John Usborne.                                                      

Born December 27th.1768 at Great Amwell, Hertfordshire.
Married March 12th.1793 at Eynesbury, Huntingdonshire
to Anna Maria (his cousin), daughter of Roberts of Stamford Hill, Middlesex.
Anna Maria died December 5th.1849 at Woodlands, Bagshot, aged 78.
John died April 5th.1858 at Midanbury and was buried at Great Amwell.

John was a timber merchant first recorded in the late 1790's in Riga, Latvia, running "one of the principal houses carrying on trade with Russia via the Baltic Sea". He was shipping oak and masts to the British Navy. War with France made this trade progressively harder. Baltic ships had to travel in convoy with naval escort. In 1801 younger brother Henry was sent to Canada to explore alternative sources in Quebec. The timber trade was all about a scramble for naval contracts, price rigging (timber trust) and illegal logging. Legally or illegally, employing Peter Paterson as sub-contractor, the Usborne brothers largely denuded the shores of Lake Champlain and the Thousand Islands in Quebec of their fine oak. In 1802 the firm sent home seven shiploads of pine; by 1803 they were filling 20 ships. The Anna Maria, a ship of 348 tons, was built in 1804 and was presumably named after John's wife. Between 1806 and 1809 they advertised space on at least eight different vessels sailing from Quebec, and in one month in 1809 no fewer than seven Usborne vessels arrived there in ballast, probably to load timber.
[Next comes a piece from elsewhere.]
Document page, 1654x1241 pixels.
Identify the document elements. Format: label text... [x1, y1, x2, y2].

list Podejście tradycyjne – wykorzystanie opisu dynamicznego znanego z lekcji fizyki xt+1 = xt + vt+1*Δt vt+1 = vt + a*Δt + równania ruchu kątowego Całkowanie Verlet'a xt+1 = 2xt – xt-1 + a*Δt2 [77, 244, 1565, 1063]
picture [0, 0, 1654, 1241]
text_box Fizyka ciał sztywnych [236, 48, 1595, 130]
Their principle rivals Scott, Idle & Co had the naval contract in 1807. The Usbornes wrested this monopoly from 1818 to 1822. John ran the British office at 2 New Broad St., London, while Henry was based in Quebec until 1809. Both had houses in London and Quebec.
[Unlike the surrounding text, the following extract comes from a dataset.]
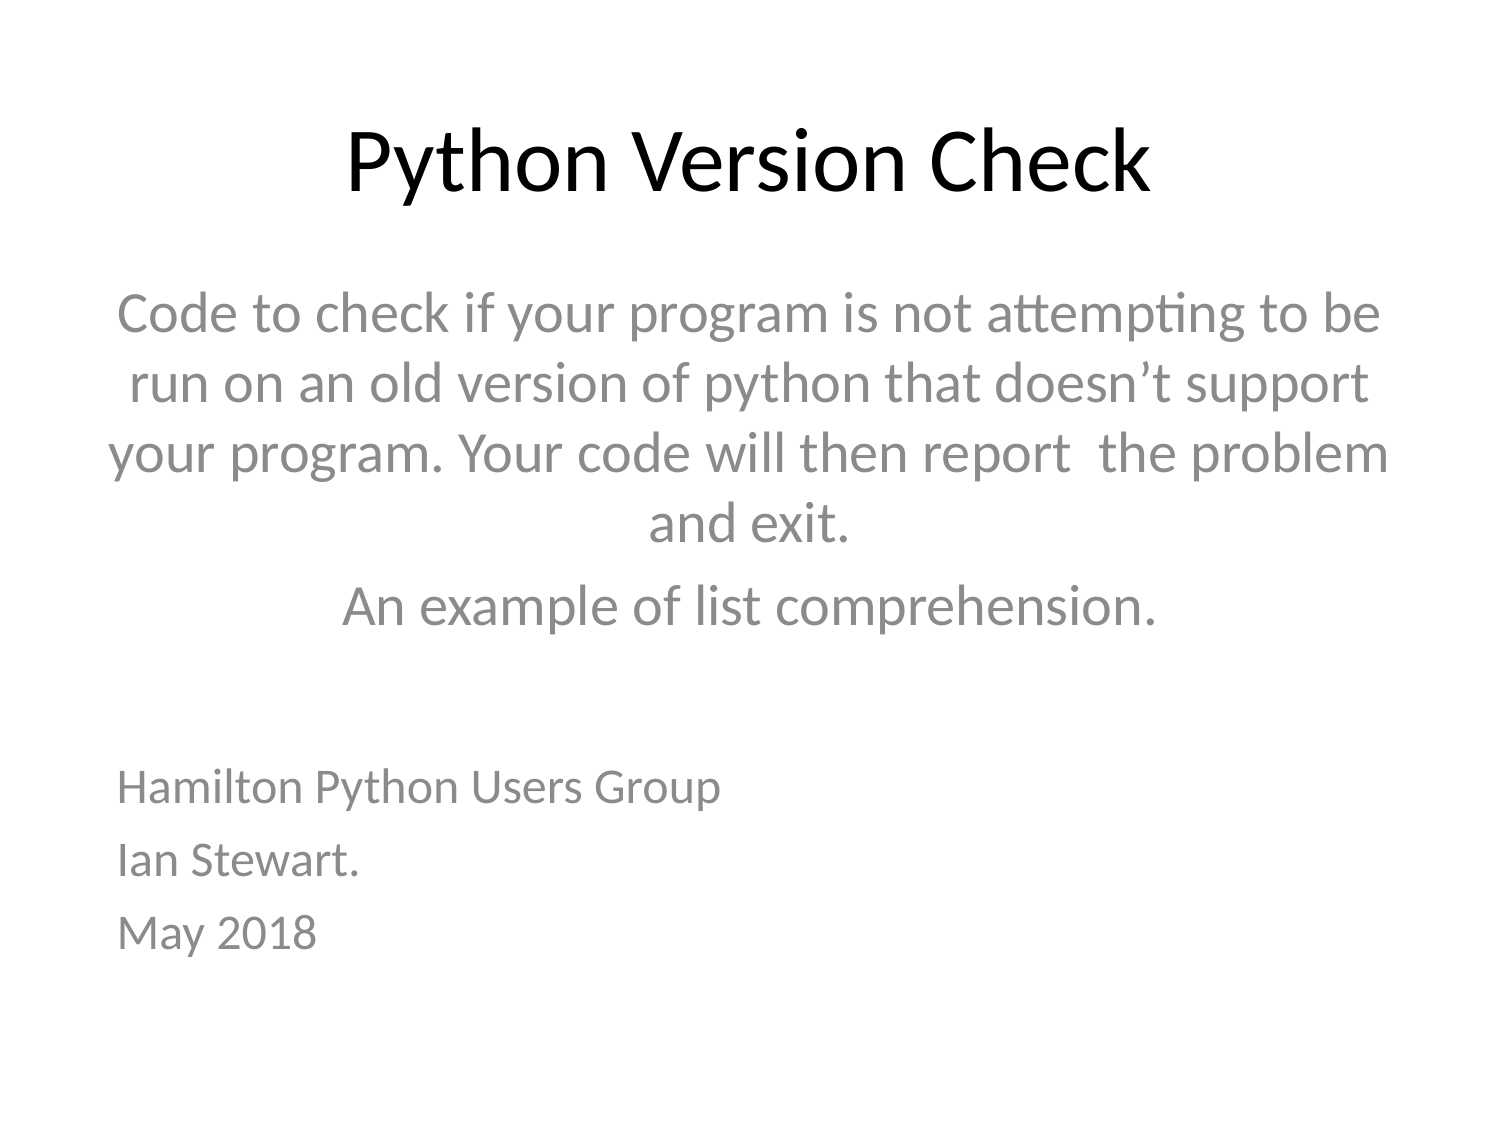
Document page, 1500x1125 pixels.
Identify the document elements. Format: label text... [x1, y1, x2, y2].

title Python Version Check [112, 90, 1388, 221]
subtitle Code to check if your program is not attempting to be run on an old version of python that doesn’t support your program. Your code will then report the problem and exit. An example of list comprehension. [76, 267, 1424, 662]
text_box Hamilton Python Users Group Ian Stewart. May 2018 [101, 745, 1449, 1033]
In 1822 the Times reported donations from John and his family of 40 guineas for the relief of distress in Ireland (2,500 in today's money). He donated 52 to relieve distress following a major fire in Quebec in 1845.

In 1832 John was elected to the Managing Committee of the London & Southampton Railway Company who planned a 77 mile double track and a train to travel at 20 mph from Nine Elms, Vauxhall, London to Southampton.

In 1835 John was described as a bullion merchant. In 1840 he was trading in sugar in Liverpool.

He was called "John of St Marylebone", "John of Stamford Bridge" and later "John of Holden" (Tunbridge Wells), Kent (1831) and "John of Bagshot (1836)". In 1820 he had a house in Quebec. In 1845 he had a town house at Halkin St, Grosvenor Place, London. He had a substantial land-holding in Weston-under-Penyard in Herefordshire.

When Anna Maria died he retired to Midanbury Lodge at Bitterne, near Southampton (about 1850) with his son Henry and daughters Eliza and Hariett. This was a substantial mansion built in the 1780's, the home of Lord Ashtown in 1815. It was derelict by 1913 and demolished in 1930, to be replaced by the Castle Inn. The gatehouse, built in the Neo-Gothick style, was a copy of Humphrey Repton's lodge to Blaise Castle, near Bristol. It was demolished in 1920. There are no known photographs of the Lodge.
The move was probably to re-locate his business to a new range of timber warehouses on the River Itchen served by the Southampton East Dock (built in 1843). The South Western Steam Navigation Co. started trans-atlantic passenger sailings in 1843. His son Henry was now head of the firm and could make regular trips across to Quebec.

In 1852 he signed the petition for the consecration of the new Bitterne Parish church of which his son was to be vicar for 30 years.
  
He was granted a coat of arms (motto: virtus vincit invidiam) in 1809.


Family seal


Holden House, Southborough
  

Map of house and farm; 1831
   
 
The gate-keepers cottage
to Midanbury known as   Midanbury castle   

 John and Maria are buried in the family tomb in the churchyard at Great Amwell.